The perennial cries of Bridgetown taxis over losing an “unfair” share of the market to tour bus operators are to receive Government’s “priority” attention this winter season, Minister of Tourism Kerrie Symmonds has announced.
The taxi drivers are to be given a greater piece of visitor business as a matter of priority, Symmonds told the House of Assembly during the start of debate on the 2019-2020 Estimates of Revenue and Expenditure this morning.
He revealed that the 255 taxi operators at the Bridgetown Port were getting only five per cent of the business of transporting visitors around Barbados, insisting that the situation was an injustice to democracy.
He sought to make it clear he was not interested in taking away business from any one segment of the transportat market, but rather in enlarging the pie.
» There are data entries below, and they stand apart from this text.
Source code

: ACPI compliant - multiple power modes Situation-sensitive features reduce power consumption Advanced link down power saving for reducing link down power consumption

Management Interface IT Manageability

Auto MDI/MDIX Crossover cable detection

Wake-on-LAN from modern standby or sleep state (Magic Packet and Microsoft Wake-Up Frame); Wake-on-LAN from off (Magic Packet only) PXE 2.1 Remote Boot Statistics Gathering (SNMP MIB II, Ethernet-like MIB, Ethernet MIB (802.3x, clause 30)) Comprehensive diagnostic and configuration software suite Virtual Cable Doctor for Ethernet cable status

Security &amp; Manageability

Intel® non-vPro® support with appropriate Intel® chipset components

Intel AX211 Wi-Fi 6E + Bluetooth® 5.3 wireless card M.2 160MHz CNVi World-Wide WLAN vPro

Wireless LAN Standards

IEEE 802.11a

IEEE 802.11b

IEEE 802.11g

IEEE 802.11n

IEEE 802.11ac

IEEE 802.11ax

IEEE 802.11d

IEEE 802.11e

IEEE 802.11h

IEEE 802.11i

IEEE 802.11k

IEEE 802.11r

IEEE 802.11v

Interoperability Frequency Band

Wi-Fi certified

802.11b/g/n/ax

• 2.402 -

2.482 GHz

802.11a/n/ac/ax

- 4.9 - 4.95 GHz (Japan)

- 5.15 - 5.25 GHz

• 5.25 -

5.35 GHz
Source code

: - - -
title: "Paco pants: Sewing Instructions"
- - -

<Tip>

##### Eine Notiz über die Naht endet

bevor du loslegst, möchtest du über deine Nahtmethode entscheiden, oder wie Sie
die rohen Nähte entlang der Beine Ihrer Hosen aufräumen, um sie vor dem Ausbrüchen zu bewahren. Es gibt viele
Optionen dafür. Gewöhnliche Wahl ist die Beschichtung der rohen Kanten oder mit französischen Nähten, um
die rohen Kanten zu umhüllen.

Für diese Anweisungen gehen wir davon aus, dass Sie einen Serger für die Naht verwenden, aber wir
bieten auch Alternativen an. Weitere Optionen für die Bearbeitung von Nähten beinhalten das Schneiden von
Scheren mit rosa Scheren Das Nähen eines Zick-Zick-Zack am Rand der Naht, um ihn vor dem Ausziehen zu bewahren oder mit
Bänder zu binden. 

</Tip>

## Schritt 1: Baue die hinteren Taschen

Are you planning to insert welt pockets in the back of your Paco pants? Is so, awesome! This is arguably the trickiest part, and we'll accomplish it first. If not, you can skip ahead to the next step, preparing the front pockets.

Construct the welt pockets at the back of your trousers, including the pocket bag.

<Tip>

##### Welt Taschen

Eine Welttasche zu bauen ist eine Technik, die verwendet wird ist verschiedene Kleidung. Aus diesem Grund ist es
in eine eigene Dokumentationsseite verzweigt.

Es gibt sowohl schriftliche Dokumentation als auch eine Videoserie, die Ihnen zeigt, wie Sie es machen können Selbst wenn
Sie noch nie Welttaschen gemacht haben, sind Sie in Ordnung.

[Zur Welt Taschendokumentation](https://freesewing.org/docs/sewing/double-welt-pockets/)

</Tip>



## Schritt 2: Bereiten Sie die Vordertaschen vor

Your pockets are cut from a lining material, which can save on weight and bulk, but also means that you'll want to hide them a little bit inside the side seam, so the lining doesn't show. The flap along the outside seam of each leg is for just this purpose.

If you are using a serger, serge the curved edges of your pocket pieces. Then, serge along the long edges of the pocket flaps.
“I am interested in having a greater access to opportunity for the persons who are driving taxis for a living,” Symmonds said, adding that he has already met with the taxi operators at the two ports of entry on the way forward.
“Philosophically, that does not sit well with me and I think we do the country and the image of that thing we call democracy, and economic democracy is at the forefront of my thoughts on this matter, we do it a tremendous injustice if we allow that to continue,” the minister warned.
Symmonds said: “There is now a project proposal to be rolled out during this winter season 2019-20 and that will be to see the Bridgetown Port Cooperative Taxis branded. First step. It will allow for them to offer intimate and smaller personalized tours.”
The minister disclosed that four activities are to be examined: eco-adventures such as the Graeme Hall Nature Sanctuary, a tour of Historic Bridgetown, beach activities and heritage tourism.
“All of these are areas which we are in a position to flesh out greater product development and have greater activity,” Symmonds told legislators. “But we have to have a transportation sector that is branded so that it can function as a cooperative distinctly; that is be-spoke in nature so that you can have customed-designed tours and for the first time ever, we have to connect these people to cruise ships.”
Symmonds said Government was helping the taxi operators to be able to attend trade shows and acquire insurance cover, noting that the insurance requirements for the cruise industry are phenomenal.
“The board of the Bridgetown Port has now agreed [that] they will assist the taxi coop when once up and functioning with its first year of financial commitment for insurances that you don’t have to have individual taxi men looking for find ($120,000-$140,000) in order to get the insurance necessary,” he revealed.
The Minister of Tourism said the service which the taxis offer must also be promoted and sold.
He said: “We can do this via use of modern technology, for example apps on cellphones, so that as soon as you come into Barbados, you can get a range… a menu of the things that Barbados is offering; you are not reliant on any middle man; you can find your way to the attraction that suits you, [that] fits you personal interest in a better way and you have a five or six-seater able to offer you a different type of experience that does not right now quite frankly, have access to the market in the same way.”
The Minister argued that one of the main solutions to their problems was getting more visitors who spend more.
He revealed the findings of a recent report by the Business Economic Research Advisors of the Florida Caribbean Cruise Association on tourist spend.
The Minister told the House of Assembly: “The average spend for transit passengers for Barbados in 2014 was $75.85. In 2018 it dropped to $64.05 as average spend. This is now the statistical data that is making it patently clear to us that we are failing ourselves. We can correct that problem I believe, by more deeply involving those persons who are taxi operators at the Bridgetown Port.”